Bug 2192852

Summary: KMSServerConnectionAlert is not cleared when connection to kms is restored
Product: [Red Hat Storage] Red Hat OpenShift Data Foundation Reporter: Filip Balák <fbalak>
Component: ceph-monitoringAssignee: arun kumar mohan <amohan>
Status: CLOSED ERRATA QA Contact: Parag Kamble <pakamble>
Severity: medium Docs Contact:
Priority: unspecified    
Version: 4.13CC: amohan, ebenahar, muagarwa, nthomas, odf-bz-bot
Target Milestone: ---   
Target Release: ODF 4.14.0   
Hardware: Unspecified   
OS: Unspecified   
Whiteboard:
Fixed In Version: 4.14.0-111 Doc Type: No Doc Update
Doc Text:
Story Points: ---
Clone Of: Environment:
Last Closed: 2023-11-08 18:50:22 UTC Type: Bug
Regression: --- Mount Type: ---
Documentation: --- CRM:
Verified Versions: Category: ---
oVirt Team: --- RHEL 7.3 requirements from Atomic Host:
Cloudforms Team: --- Target Upstream Version:
Embargoed:

Description Filip Balák 2023-05-03 10:34:26 UTC
Description of problem (please be detailed as possible and provide log
snippests):
KMSServerConnectionAlert gets correctly raised but the alert is not cleared when the connection is restored.

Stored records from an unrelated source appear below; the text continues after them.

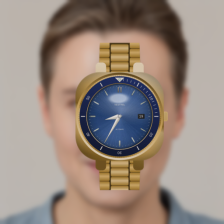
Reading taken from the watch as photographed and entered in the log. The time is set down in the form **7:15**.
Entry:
**8:35**
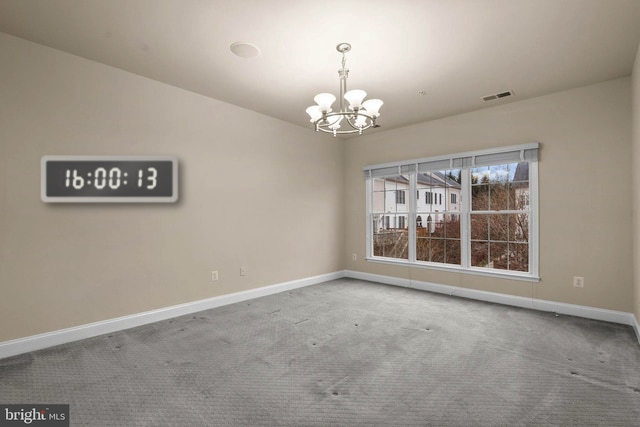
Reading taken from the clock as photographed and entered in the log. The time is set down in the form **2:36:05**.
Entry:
**16:00:13**
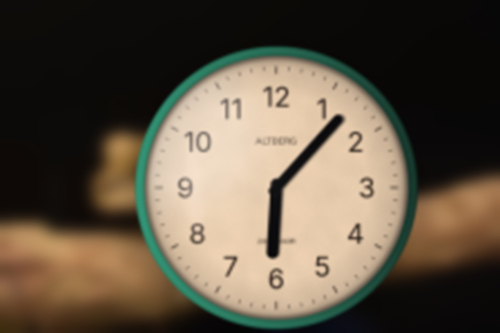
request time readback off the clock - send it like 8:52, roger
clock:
6:07
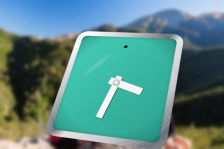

Version of all relevant components (if applicable):
OCS 4.13.0-179
OCP 4.13.0-0.nightly-2023-05-02-134729

Rate from 1 - 5 the complexity of the scenario you performed that caused this
bug (1 - very simple, 5 - very complex)?
2

Can this issue reproduce from the UI?
yes

Steps to Reproduce:
1. Install OCS cluster with enabled cluster-wide encryption with Vault KMS.
2. Edit ocs-kms-connection-details config map - set VAULT_ADDR to incorrect address.
3. Observe the alert in OCP console.
4. Edit ocs-kms-connection-details config map back to correct address.
5. Observe the alert in OCP console.

Actual results:
First edit of the config map triggers the alert but the alert stays and is not cleared when the address is set to correct value again.

Expected results:
The alert should be cleared when configuration is correct again.

Additional info:
During testing was not tested if the cluster actually resolves the connection (only the alert). The severity of the bug should be raised if the cluster actually can not restore it's connection when there is a downtime with vault kms server.

Comment 3 arun kumar mohan 2023-07-13 07:27:38 UTC
Following RCA,

Alert: KMSServerConnectionAlert
Depends on query: ocs_storagecluster_kms_connection_status{job="ocs-metrics-exporter"} == 1
Metric used here: ocs_storagecluster_kms_connection_status
and 
kms connection status-es are
0: Connected
1: Not Connected
2: KMS not enabled

Connection status is determined (in the code) by checking StorageCluster object's `Status.KMSServerConnection.KMSServerConnectionError` string field and this error-field is set when KMS is unreachable.
But nowhere (in the code) this field is unset/reset when the connection is (re-)established. That means once populated/set this field will remain.

Comment 4 arun kumar mohan 2023-07-13 08:41:34 UTC
Submitting a PR: https://github.com/red-hat-storage/ocs-operator/pull/2108

Comment 6 Mudit Agarwal 2023-08-09 16:03:28 UTC
Please follow up on reviews.

Comment 9 arun kumar mohan 2023-08-16 12:24:17 UTC
Updated the PR

Comment 15 errata-xmlrpc 2023-11-08 18:50:22 UTC
Since the problem described in this bug report should be
resolved in a recent advisory, it has been closed with a
resolution of ERRATA.

For information on the advisory (Important: Red Hat OpenShift Data Foundation 4.14.0 security, enhancement & bug fix update), and where to find the updated
files, follow the link below.

If the solution does not work for you, open a new bug report.

https://access.redhat.com/errata/RHSA-2023:6832